Discovering commands

  • help lists every available command.
  • help <command> shows the full options for one command, e.g. help dissolve.
  • The command reference is the same content with a search box.

The map

Right-click menu

The right-click menu adapts to what's under the cursor:

  • Copy lon, lat — copy the WGS84 coordinates of the click point to the clipboard.
  • Copy x, y — copy the projected coordinates of the click point.
  • Copy as GeoJSON — copy the selected feature(s) to the clipboard as GeoJSON. Useful for snipping out one polygon for use elsewhere.
  • Delete vertex / delete point / delete feature — available in the corresponding edit modes.

Layer navigation

  • Left / Right arrows (when not typing) — cycle through the loaded layers.

Display options

The Display button at the top right opens the display options panel.
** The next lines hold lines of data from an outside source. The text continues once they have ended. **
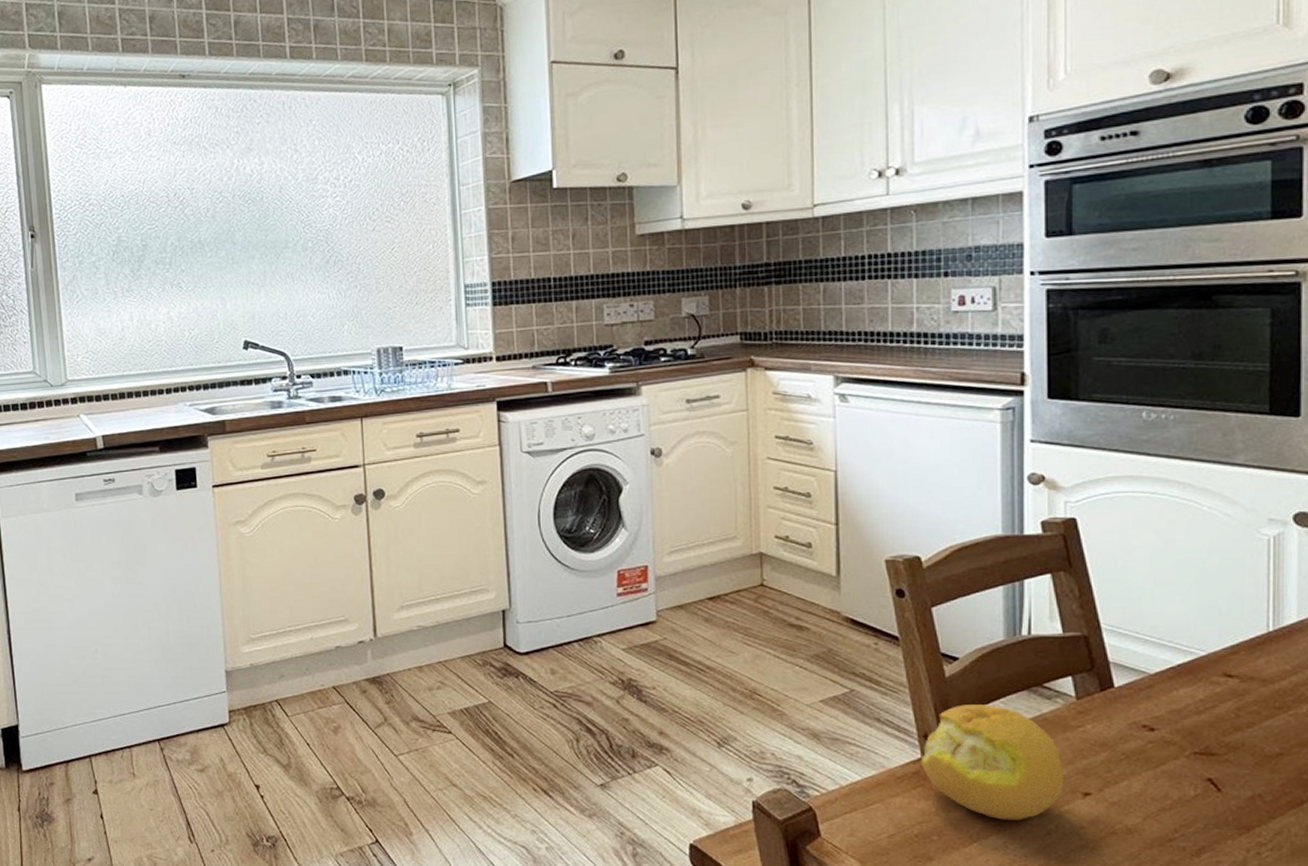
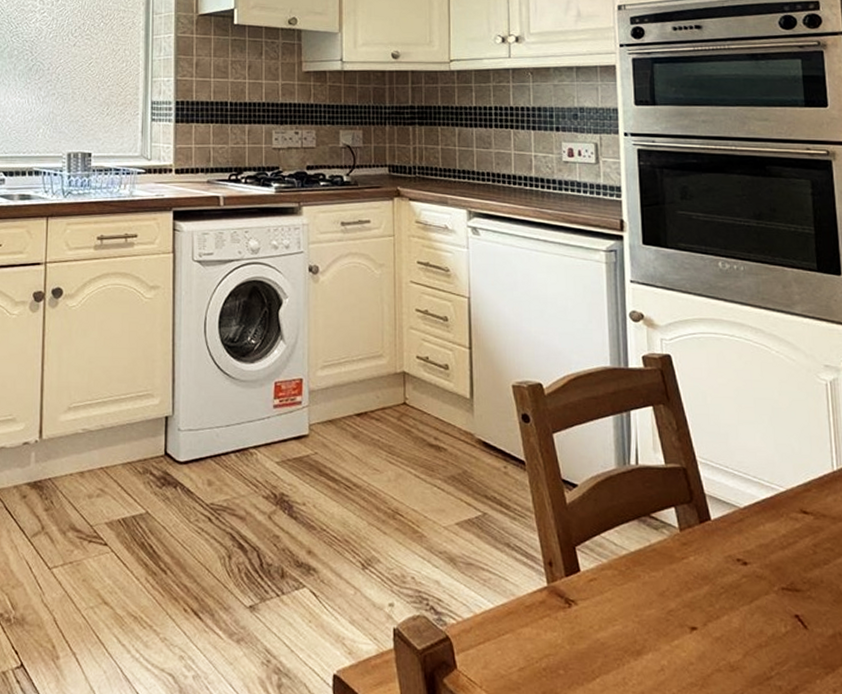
fruit: present [921,705,1065,820] -> none [547,532,674,655]

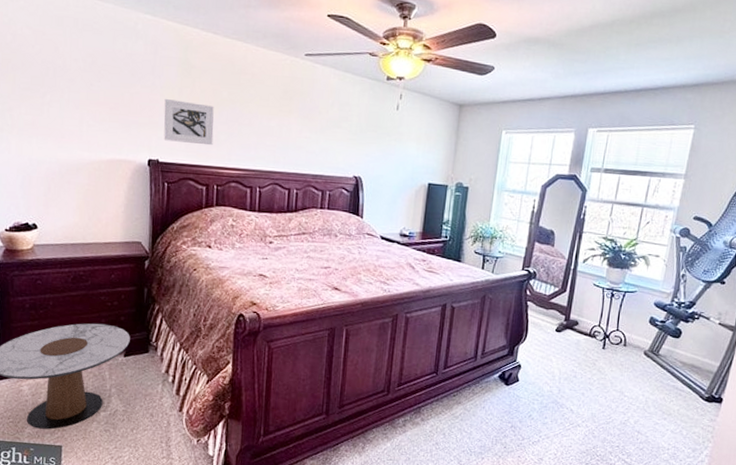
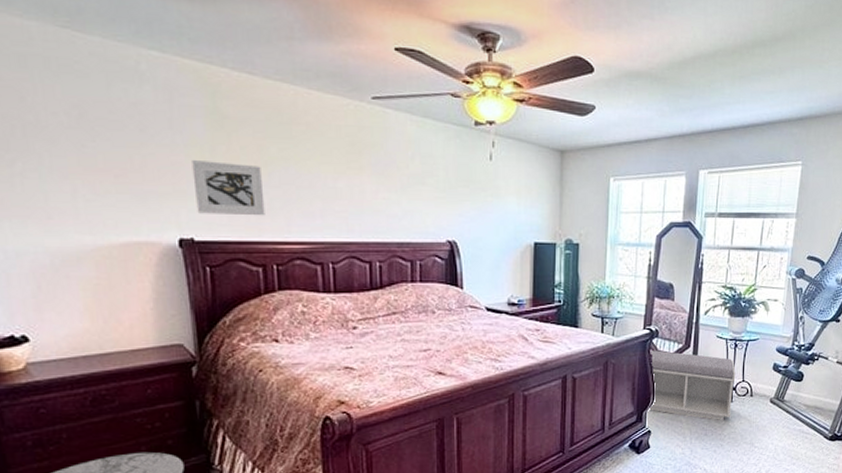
bench: none [520,291,611,366] -> present [648,350,736,421]

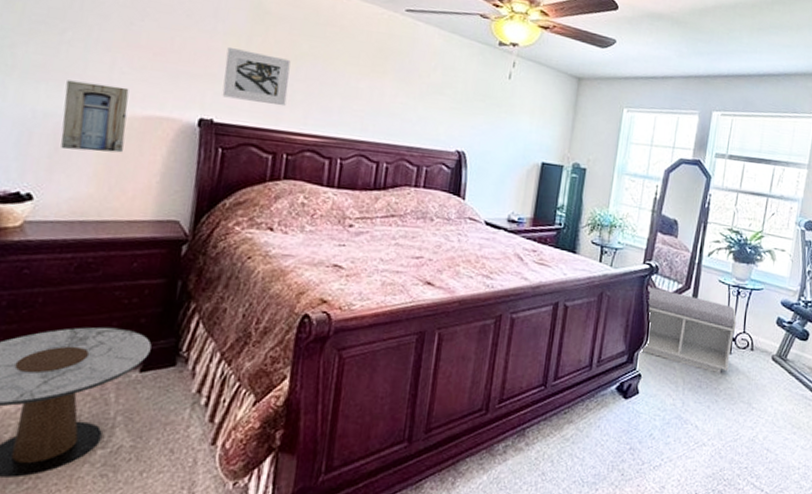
wall art: none [31,215,108,286] -> present [61,80,129,153]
  • Detect line intersections — highlights self-intersections in red as you simplify or edit. The quickest way to spot simplification damage. The setting is remembered between sessions.

Snapshots and session history

The ribbon icon in the layer panel opens the snapshot menu. Snapshots save the current state of a session so you can return to it. They also record the session history that produced the snapshot, so when you re-open one the full history is available too.

  • Create a snapshot — saves to in-browser storage. These are session-scoped and intended to be temporary; Mapshaper tries to clean them up when the tab closes or the page reloads. For anything you want to keep, Save snapshot to file writes a .msx file you can re-open later.
  • View session history — a shortcut for typing history in the console: prints the full sequence of commands that produced the current state.

See the Mapshaper snapshot format page for more on what a .msx file contains and how to use it from the CLI.

Running the web UI locally

mapshaper-gui (installed alongside mapshaper when you npm install -g mapshaper) starts a local Node web server and opens the web UI at http://localhost:5555. Use --port to pick a different port.

You can pre-load files by listing them on the command line, which skips the import dialog:

mapshaper-gui states.shp rivers.shp

Browser support

When importing very large files (hundreds of megabytes), the web app may run out of memory and crash. Firefox used to be better than Chrome at handling large files, but Chrome seems to have improved recently. If the web app crashes, try the mapshaper-xl command-line tool, which can allocate a large amount of memory.

Privacy

The Mapshaper web app runs entirely in your browser. No file content is uploaded to any server. The only network traffic is for static assets (the app itself), basemap tiles when you've enabled a basemap, optional AI assistant requests when an installation has enabled them, and analytics for mapshaper.org page loads. See the privacy policy for details.